Former Umatilla County Commissioner Dennis Doherty addresses the Hermiston City Council Monday night about a proposal to convert the Carnegie Building into a museum and cultural center. (Photos by Michael Kane)

“A generation which ignores history has no past – and no future.”

Writer Robert Heinlein said that many years ago. Just last night, Dennis Doherty was among those who went before the Hermiston City Council to see about preserving Hermiston’s history.

Doherty, along with Steve Meyers and Hermiston Librarian Mark Rose, asked the city to partner with their group to convert the Carnegie Building on Gladys Avenue into a museum and cultural center.

Prior to Monday’s council meeting, Doherty talked about the importance of preserving the city’s history.

“We want something that will last and showcase what this community was and what it has become,” said Doherty.

Doherty, along with his wife, Anne, and others formed the Hermiston Historical and Cultural Society, a 501 (c) (3) organization last summer with the purpose of establishing a center to preserve Hermiston’s past. They want that center to be housed in what they hope will also be a restored historic landmark.

A nonprofit group in Hermiston is hoping to turn the Carnegie Building into a museum and cultural center.

The Carnegie  Building was completed in 1919 with a grant from the Carnegie Foundation. It served as the city’s library until 1989. Since then, it has been home for the city’s building department until the new city hall was opened in October.

Doherty, a former longtime Umatilla County commissioner, said his group is committed to the project and hopes the city gets behind it.

“We have a decent idea that actually has merit,” Doherty said. “If we take it seriously, the city will take it seriously.”

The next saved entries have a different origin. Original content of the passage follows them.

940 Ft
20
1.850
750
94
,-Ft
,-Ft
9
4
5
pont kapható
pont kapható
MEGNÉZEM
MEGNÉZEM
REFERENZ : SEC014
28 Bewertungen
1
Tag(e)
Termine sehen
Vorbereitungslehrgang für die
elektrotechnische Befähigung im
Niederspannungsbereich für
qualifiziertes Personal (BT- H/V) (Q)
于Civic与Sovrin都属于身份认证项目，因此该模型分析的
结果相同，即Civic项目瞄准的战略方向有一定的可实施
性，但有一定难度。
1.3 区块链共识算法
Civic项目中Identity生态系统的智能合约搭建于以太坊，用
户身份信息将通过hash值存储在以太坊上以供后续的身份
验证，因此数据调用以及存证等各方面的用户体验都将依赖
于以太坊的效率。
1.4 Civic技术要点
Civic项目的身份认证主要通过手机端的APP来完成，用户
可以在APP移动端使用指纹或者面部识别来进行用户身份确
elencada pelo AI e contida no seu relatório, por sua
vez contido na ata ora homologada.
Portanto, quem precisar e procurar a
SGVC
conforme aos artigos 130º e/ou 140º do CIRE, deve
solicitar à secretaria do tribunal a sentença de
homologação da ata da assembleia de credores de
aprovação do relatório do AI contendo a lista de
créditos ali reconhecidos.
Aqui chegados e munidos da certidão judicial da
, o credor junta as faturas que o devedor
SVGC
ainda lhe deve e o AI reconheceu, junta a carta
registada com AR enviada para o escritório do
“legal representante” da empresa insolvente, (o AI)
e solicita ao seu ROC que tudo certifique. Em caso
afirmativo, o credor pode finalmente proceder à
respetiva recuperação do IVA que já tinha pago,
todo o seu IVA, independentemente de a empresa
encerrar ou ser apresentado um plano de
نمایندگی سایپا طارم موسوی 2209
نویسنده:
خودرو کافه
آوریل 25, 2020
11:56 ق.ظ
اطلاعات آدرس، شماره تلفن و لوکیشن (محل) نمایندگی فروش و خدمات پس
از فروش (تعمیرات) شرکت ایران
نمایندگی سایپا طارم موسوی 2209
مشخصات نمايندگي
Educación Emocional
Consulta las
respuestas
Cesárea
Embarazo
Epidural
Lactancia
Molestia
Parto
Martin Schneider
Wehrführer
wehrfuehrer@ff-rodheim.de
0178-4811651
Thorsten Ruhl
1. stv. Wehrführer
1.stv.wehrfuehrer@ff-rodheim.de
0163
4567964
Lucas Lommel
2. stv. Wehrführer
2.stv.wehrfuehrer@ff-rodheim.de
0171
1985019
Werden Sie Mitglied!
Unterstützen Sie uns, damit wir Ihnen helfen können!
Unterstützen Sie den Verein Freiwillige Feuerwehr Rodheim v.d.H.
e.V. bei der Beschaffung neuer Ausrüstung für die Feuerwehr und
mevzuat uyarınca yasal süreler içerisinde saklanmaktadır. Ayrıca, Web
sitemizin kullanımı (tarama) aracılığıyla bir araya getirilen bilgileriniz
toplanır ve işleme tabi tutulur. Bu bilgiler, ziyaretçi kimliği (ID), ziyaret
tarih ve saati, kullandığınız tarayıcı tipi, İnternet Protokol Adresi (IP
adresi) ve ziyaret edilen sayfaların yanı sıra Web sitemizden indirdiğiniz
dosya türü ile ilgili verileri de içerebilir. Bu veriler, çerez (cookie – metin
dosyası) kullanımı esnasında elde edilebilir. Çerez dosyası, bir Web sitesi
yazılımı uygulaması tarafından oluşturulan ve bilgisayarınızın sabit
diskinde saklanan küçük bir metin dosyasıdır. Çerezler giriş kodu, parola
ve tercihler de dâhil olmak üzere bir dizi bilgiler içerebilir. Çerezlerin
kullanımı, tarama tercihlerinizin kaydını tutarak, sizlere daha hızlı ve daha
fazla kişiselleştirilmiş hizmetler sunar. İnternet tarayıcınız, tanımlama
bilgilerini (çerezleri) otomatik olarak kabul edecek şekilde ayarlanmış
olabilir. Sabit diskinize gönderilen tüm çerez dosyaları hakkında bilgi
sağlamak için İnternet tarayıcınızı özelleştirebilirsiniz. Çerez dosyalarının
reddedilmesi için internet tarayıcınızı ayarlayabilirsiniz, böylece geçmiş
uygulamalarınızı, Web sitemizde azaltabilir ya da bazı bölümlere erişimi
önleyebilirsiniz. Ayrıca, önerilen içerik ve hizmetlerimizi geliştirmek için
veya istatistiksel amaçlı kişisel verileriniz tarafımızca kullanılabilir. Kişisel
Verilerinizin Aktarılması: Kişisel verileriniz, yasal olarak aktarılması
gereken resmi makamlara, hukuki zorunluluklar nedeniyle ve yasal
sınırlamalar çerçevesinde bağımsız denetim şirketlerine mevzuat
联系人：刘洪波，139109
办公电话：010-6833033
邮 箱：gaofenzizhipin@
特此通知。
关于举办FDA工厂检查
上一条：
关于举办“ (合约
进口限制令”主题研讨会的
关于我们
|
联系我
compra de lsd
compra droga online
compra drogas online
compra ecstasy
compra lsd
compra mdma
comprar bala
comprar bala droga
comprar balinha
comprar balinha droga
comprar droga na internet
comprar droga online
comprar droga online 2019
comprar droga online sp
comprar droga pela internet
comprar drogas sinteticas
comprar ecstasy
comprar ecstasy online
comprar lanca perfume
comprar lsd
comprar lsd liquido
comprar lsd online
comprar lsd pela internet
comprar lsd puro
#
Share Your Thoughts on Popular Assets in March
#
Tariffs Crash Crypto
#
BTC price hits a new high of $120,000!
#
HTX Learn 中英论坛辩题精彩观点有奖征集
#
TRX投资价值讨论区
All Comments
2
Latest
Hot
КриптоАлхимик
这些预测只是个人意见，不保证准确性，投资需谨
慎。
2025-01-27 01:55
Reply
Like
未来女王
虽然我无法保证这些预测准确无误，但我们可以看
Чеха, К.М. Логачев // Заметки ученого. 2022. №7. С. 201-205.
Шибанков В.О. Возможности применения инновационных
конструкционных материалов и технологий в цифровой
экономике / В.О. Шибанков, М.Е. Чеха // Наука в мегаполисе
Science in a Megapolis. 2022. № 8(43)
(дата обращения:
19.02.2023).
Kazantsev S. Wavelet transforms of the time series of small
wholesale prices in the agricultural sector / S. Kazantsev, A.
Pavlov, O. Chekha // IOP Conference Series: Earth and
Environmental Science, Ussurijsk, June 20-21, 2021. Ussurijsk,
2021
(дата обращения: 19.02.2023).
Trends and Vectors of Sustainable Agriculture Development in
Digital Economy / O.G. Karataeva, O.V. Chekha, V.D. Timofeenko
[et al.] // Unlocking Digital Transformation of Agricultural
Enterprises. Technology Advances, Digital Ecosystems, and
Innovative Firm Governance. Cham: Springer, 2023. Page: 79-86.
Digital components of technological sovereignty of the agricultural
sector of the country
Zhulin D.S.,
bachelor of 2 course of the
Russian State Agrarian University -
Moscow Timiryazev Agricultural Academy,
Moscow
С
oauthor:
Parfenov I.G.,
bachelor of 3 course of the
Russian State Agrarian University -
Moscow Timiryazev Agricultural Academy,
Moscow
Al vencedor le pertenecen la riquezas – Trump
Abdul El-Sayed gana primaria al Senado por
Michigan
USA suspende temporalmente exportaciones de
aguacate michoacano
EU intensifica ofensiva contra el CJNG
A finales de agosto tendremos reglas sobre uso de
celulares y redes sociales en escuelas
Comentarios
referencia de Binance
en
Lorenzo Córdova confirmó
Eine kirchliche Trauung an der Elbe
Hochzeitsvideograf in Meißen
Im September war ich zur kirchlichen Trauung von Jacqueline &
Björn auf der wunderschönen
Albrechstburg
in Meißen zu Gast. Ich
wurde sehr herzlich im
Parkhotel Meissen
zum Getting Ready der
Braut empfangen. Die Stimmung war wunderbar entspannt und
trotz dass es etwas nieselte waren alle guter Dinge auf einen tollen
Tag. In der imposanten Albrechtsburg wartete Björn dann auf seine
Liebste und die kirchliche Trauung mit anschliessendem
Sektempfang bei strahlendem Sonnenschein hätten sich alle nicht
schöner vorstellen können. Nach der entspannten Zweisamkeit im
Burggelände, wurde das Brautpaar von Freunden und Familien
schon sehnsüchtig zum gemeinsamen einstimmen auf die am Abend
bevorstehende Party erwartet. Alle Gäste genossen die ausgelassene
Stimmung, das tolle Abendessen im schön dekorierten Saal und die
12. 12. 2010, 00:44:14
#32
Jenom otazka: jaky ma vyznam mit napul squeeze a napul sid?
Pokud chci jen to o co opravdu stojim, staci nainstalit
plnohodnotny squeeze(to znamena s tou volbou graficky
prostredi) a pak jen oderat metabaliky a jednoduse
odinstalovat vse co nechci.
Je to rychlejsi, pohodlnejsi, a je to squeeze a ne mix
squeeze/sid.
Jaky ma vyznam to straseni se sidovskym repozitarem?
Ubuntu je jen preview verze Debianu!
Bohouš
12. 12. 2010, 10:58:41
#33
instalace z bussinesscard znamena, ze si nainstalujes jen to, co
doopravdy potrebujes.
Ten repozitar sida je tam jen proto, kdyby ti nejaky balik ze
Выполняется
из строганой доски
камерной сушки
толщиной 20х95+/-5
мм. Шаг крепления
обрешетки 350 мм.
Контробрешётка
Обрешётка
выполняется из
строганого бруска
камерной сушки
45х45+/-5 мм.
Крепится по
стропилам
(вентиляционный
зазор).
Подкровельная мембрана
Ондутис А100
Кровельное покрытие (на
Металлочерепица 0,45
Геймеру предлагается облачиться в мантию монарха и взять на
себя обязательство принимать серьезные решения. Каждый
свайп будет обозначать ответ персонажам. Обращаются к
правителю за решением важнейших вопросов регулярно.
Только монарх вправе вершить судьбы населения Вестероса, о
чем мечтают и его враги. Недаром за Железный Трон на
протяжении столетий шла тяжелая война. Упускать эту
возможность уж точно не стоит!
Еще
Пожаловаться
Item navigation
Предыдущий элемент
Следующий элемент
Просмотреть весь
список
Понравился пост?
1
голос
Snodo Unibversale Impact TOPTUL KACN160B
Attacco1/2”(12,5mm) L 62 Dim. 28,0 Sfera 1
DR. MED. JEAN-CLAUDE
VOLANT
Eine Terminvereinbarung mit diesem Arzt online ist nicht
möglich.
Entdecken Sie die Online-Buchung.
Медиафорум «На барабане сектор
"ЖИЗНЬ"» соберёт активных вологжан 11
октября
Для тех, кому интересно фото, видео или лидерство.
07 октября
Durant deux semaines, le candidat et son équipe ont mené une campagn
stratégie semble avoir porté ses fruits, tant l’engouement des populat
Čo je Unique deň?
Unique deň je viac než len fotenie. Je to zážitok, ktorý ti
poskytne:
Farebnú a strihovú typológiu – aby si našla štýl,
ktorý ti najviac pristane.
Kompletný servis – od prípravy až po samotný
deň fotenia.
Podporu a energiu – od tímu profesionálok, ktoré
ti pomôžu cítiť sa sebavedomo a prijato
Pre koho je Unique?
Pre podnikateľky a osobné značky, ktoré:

Doherty’s group envisions an initial phase of the museum’s content to focus on a range of topics including:

  • Tribal traditions
  • Pioneer and Early Trails
  • Early Hermiston
  • The Carnegie Building
  • The arrival of the depot ordnance
  • McNary Dam
  • The irrigated agricultural revolution
  • Hermiston today

At Monday night’s council meeting, Doherty said the project’s chances of success will greatly improve if the city is behind it.

“I’ve lived here long enough to know many of the things that have been successful in Hermiston have had the city’s support,” he said.

Doherty said the time to act is now before Hermiston’s history vanishes. Many important historical items have already been lost, he said.

For all its history, some have said that Hermiston has actually done a pretty poor job of preserving it. It’s one of the few cities of its size that does not have a museum or cultural center. Down Interstate 84, The Dalles has 20 cultural nonprofit organizations, according to Pendleton has 15, and La Grande has nine. Hermiston, which is the largest city in Eastern Oregon, has four, although none of them other than the Friends of the Hermiston Library have anything to do with preserving Hermiston’s history.

“If something isn’t preserved, it may never be seen and it may never be known,” Doherty told the council. “Our goal is to assure Hermiston’s history is seen and known.”

Doherty said the project is in its infancy and conceptual details haven’t been outlined. He said the group wants to go slowly and build consensus among the community. The group is putting together a website that will serve as a virtual museum until a physical museum can be acquired. It will also give people a chance to donate to the project.

Hermiston Mayor Dave Drotzmann applauded the group’s effort, but said the city would need time to consider the proposal and determine how much money the city could contribute if it decides to get behind it. He said current programs will need to be prioritized before money can be spent on new projects. Drotzmann, however, said the city wasn’t saying no.

“I’ve long felt that site should be some sort of historical center and remain a lasting piece of our community,” he said.

Doherty said he is aware the city has been considering what to do with the Carnegie Building for some time and that turning it into a museum would be an appropriate choice.

“We think it’s a good time to re-purpose that building,” he said. “You have a need, and we would like to help you fill it.”